--- Text under study Enclosed Below ---

# Map My Tracks Diabetes Team



## DickBarton (May 16, 2011)

Hi folks,

I do a wee bit of mountain biking and tend to track my rides - mainly due to be an anorak and having no friends - but also just so there is a record of the ride for future reference.

I use www.mapmytracks.com for this and they have a 'Team' feature -basically it allows like-minded individuals to review activities from similar people.

I've created one for Diabetics (and used the Diabetes UK logo - due to it's familiarity with Diabetics).

If you use MapMyTracks then please feel free to join the Diabetes UK Team - http://www.mapmytracks.com/teams/diabetes-uk

Cheers.


----------



## DickBarton (May 28, 2011)

Not a lot of interest (actually none!)...ah well, not to worry, it's there if anyone fancies joining it...


----------



## Northerner (May 28, 2011)

DickBarton said:


> Not a lot of interest (actually none!)...ah well, not to worry, it's there if anyone fancies joining it...

--- End of Enclosed Text under study ---
--- Data under study Enclosed Below ---

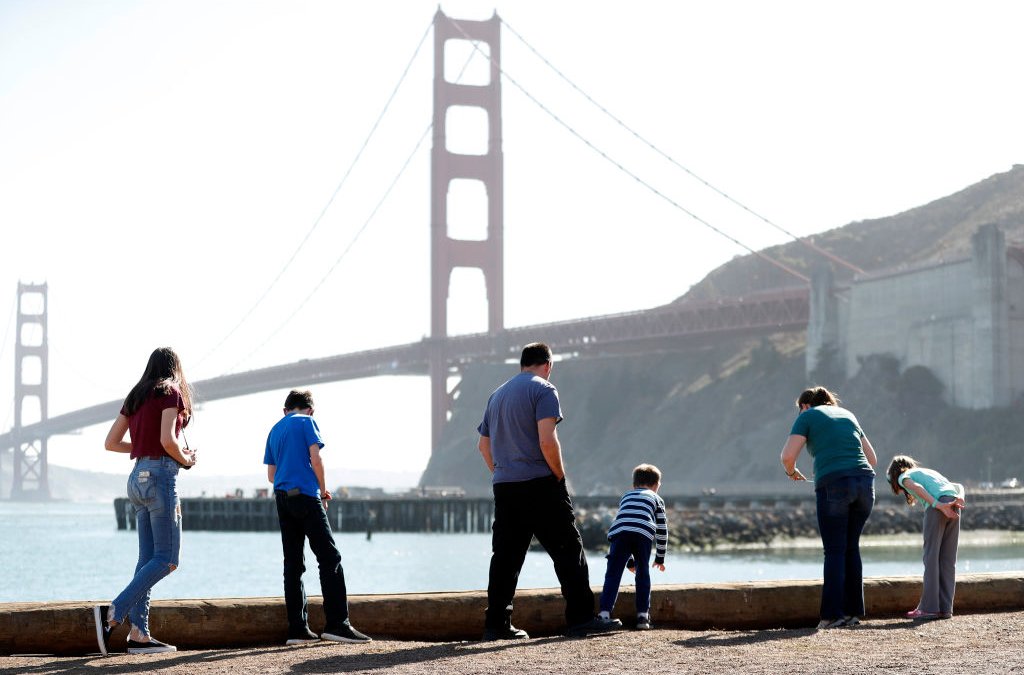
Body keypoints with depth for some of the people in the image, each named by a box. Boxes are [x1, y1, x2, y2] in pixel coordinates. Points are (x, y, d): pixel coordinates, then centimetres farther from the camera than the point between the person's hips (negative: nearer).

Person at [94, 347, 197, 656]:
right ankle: (113, 612, -18)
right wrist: (185, 459, -1)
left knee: (148, 558, 7)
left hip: (138, 477, 8)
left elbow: (111, 442, 16)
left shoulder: (136, 398, 16)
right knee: (167, 559, -6)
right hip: (161, 476, -8)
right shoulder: (170, 393, -5)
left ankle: (139, 634, 1)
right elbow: (167, 439, -18)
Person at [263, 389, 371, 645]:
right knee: (330, 558, -7)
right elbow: (315, 458, -9)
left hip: (282, 498, 7)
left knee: (293, 564, 5)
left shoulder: (275, 430, 20)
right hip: (306, 495, -7)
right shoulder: (307, 422, 1)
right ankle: (337, 623, -15)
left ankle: (297, 629, 2)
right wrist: (323, 489, 3)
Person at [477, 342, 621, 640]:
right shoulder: (543, 390, -5)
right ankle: (581, 617, -5)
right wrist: (560, 475, -5)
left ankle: (496, 624, 5)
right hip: (539, 484, -7)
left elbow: (484, 445, 21)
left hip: (503, 486, 7)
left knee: (505, 556, 8)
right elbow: (547, 440, -16)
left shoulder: (497, 395, 19)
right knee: (567, 549, -2)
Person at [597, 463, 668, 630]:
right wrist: (660, 559, 40)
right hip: (644, 534, -1)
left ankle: (605, 613, -10)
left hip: (619, 534, 1)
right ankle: (643, 616, 9)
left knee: (613, 574, 2)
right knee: (643, 574, 14)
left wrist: (630, 561, 48)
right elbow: (662, 531, 29)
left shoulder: (626, 497, 39)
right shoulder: (656, 499, 31)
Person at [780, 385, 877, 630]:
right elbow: (872, 459, 24)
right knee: (851, 548, 14)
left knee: (835, 551, 0)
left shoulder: (807, 416, 10)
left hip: (834, 485, -5)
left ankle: (832, 614, -3)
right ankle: (853, 611, 14)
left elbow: (788, 456, -1)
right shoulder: (847, 415, 26)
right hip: (864, 482, 5)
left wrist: (791, 472, 19)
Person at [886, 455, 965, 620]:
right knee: (948, 559, 8)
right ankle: (945, 608, 5)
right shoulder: (929, 472, 38)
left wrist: (939, 506, -16)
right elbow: (958, 486, 25)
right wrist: (960, 498, 5)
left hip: (937, 504, -6)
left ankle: (929, 607, -7)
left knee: (931, 557, -3)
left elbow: (917, 488, -5)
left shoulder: (904, 477, 18)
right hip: (954, 504, 6)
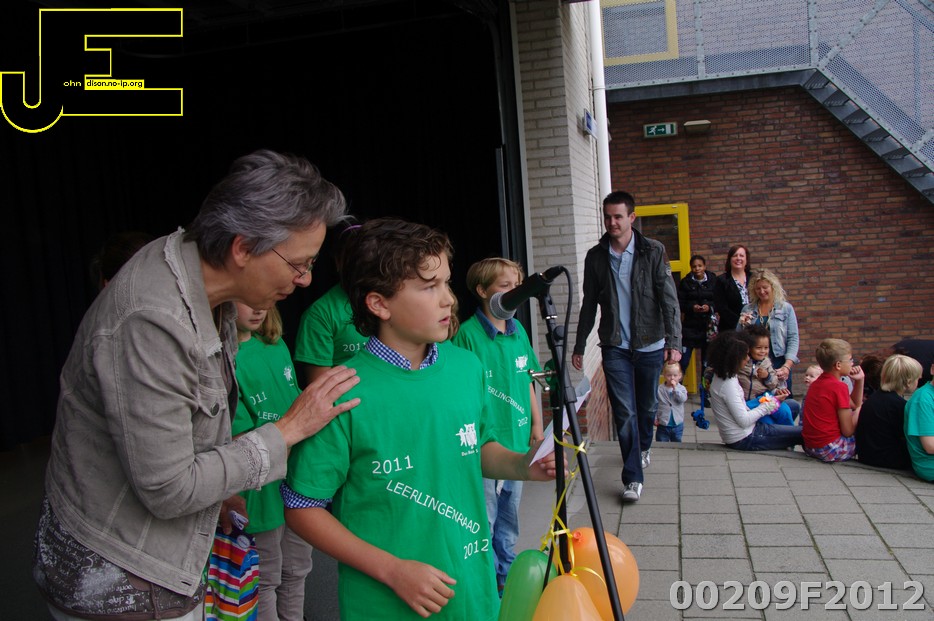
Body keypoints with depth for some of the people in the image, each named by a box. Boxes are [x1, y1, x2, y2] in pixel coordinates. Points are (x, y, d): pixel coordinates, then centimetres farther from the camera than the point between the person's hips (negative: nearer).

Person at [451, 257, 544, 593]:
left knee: (509, 515, 20)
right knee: (484, 518, 3)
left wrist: (536, 424, 13)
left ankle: (507, 575, 36)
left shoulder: (518, 330, 4)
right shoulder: (468, 333, -15)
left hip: (517, 440, 6)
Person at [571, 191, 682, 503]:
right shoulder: (596, 257, 2)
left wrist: (673, 341, -16)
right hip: (615, 347, 0)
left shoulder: (653, 251, -4)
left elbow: (669, 299, -6)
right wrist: (579, 346, 11)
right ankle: (633, 478, 3)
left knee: (648, 406, 15)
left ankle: (643, 447, 45)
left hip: (649, 345, 0)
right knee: (624, 412, -5)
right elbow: (589, 305, 10)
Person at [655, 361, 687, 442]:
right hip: (663, 424, -1)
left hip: (677, 424, 1)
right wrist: (654, 418, -4)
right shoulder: (659, 389, -7)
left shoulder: (681, 388, -3)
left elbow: (683, 399, -22)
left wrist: (675, 388, -24)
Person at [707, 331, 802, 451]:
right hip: (744, 439, -10)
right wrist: (769, 404, -11)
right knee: (803, 433, -9)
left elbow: (740, 410, 9)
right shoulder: (728, 384, -21)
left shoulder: (721, 377, 7)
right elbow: (744, 421, -21)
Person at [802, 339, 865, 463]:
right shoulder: (839, 387, -15)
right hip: (830, 450, -8)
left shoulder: (817, 382, 11)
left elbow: (854, 405, 21)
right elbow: (848, 431, -14)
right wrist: (859, 410, 3)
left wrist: (859, 380, 11)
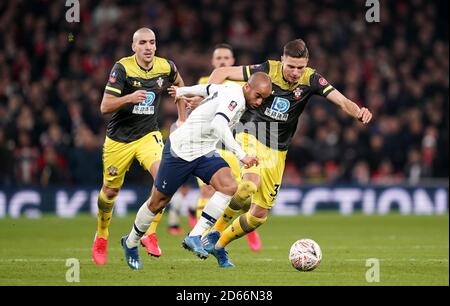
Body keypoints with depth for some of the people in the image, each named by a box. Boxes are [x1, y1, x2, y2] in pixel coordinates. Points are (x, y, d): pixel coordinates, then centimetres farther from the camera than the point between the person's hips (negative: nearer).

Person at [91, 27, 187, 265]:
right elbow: (105, 106, -22)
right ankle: (101, 237, 37)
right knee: (110, 191, 11)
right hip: (118, 138, -2)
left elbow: (178, 84, 20)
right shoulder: (122, 68, -17)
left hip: (148, 134, 2)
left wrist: (182, 117, 18)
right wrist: (129, 98, -38)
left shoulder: (166, 67, -5)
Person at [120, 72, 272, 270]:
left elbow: (208, 89, 21)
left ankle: (194, 237, -16)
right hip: (180, 151, -8)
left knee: (229, 187, -19)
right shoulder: (235, 96, -25)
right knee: (158, 203, 7)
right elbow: (218, 125, -42)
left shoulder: (232, 90, 3)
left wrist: (182, 91, 38)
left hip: (205, 153, 8)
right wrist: (241, 155, -48)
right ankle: (131, 243, 31)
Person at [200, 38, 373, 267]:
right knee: (250, 183, -34)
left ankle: (219, 245, 26)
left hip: (277, 152, 4)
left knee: (260, 214, 4)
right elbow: (221, 73, -8)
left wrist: (359, 112, -40)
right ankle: (216, 231, -13)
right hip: (251, 137, -4)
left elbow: (342, 101, -19)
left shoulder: (310, 80, -9)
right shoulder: (267, 70, -14)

--- End of Enclosed Data under study ---

_Task_
Extract the passage of the forum thread that begins at the words "I do a wee bit" and stops after the words "for future reference.". This material is separate from the forum thread.

_Task solution_
I do a wee bit of mountain biking and tend to track my rides - mainly due to be an anorak and having no friends - but also just so there is a record of the ride for future reference.